Lately I've been doing a new series on the blog called makin' it in which I show some behind the scenes photos of my fabrication methods in my studio. In some posts I just show my inspiration behind a piece and the end result. No matter which way I choose to present my process, it is just that, my process. These series of posts are meant to give my customers an insight to my process to better understand and appreciate the tools and materials I use and the effort I put into making each piece. It is also meant to show my inspiration, my thought process and my passion for my work.
And while it may not be my direct intention, if my makin' it posts help other metalsmiths discover a new trick or a tool that can make her life easier I am more than delighted to help my fellow artisans. For instance, I received many emails requesting the name of my casting company after my post about fabricating my aster earrings. When I come across a company I love of course I am more than willing to share this information. I want their business to thrive and if I can help by referring other artisans to them, I am more than happy to do so. For those of you who didn't ask, I use Racecar Jewelry. They are amazing and easy to work with and local, which I love!
Now I get to the part where there is something I need to say about this makin' it series. I do not write these posts with the intention of inspiring so called "artisans" to rip off my work. I do not find it appropriate to be contacted with the request of knowing which gauge of silver I use to make a hair pin. Admitting to me that you want to make a replica of my design is not flattering. In the art and craft world copying is not the sincerest form of flattery.

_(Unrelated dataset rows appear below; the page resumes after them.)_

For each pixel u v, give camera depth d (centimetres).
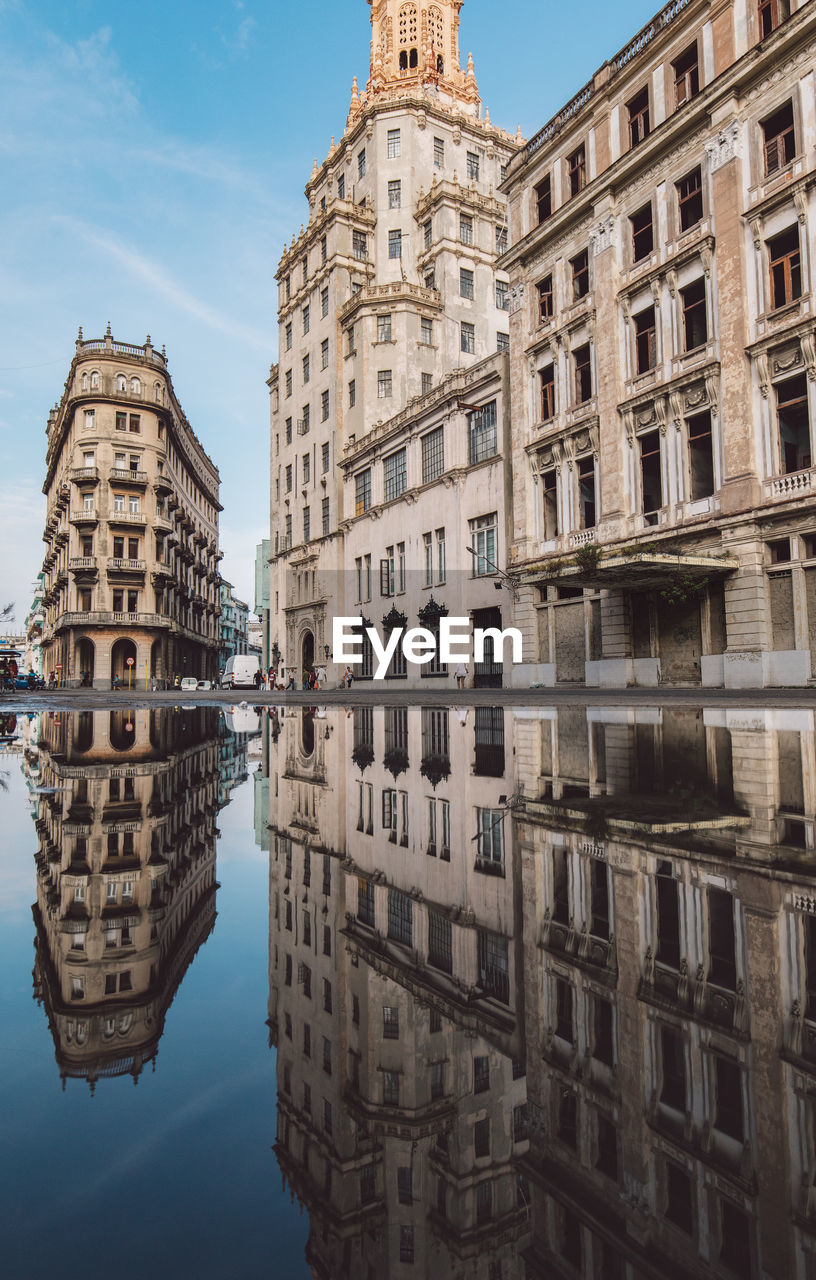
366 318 4588
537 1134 126
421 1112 129
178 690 5994
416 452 3931
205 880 291
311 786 586
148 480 5959
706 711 1309
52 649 7619
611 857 323
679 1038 158
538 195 3094
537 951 218
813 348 1977
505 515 3198
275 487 5903
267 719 1581
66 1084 123
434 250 4712
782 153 2109
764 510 2062
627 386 2578
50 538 7300
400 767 700
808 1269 94
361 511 4628
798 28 1992
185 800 502
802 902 250
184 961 193
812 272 1991
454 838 383
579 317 2756
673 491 2384
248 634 15512
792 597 2041
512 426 3125
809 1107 129
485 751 808
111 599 5847
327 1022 161
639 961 206
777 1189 111
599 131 2741
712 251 2264
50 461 8244
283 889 284
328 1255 85
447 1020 170
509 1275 92
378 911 258
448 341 4634
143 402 5975
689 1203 108
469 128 5066
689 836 358
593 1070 148
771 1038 156
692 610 2359
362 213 4919
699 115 2286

Copying means that you have no original ideas of your own and therefore aren't really a true artisan. Artisans make things with their hands and imagination. Being an artisan means you can design objects and master the skills and tools of your trade. This isn't to say that everyone craftsperson starts out with all of the skills they need. We all started not knowing the basics of our craft, but we take classes, ask questions, listen to professors and start blind and feeble but keep pushing on to become the artisan we strive to be. As I mentioned already, I am not opposed to helping fellow artisans. Asking what gauge of silver I work with for ear wires, enameled pieces or necklace clasps is one thing. They are all questions we need the answers to. And these questions don't mean you are stealing my design, it means that you just need some assistance becoming the artisan you want to be. For those questions I am more than happy to help, please feel free to email me at any time.
My series of makin' it posts are my way of showing my process for items I have a passion to create. They are pictures and stories of what I do for a living. These posts are about my livelihood and they are a means for me to connect with my customers. These posts are not DIY posts. I write those too and they are clearly marked as DIY. I am more than willing to give you all the tips in the world on those posts. And if you are local, I'll stop by your house and get my hands dirty helping you refinish furniture or we can go thrift shopping for displays to refinish.
Please, please, please respect artisans who make a living off what they make with their hearts and hands. Copying is not the sincerest form of flattery. [Unless you want to copy my shoe collection.]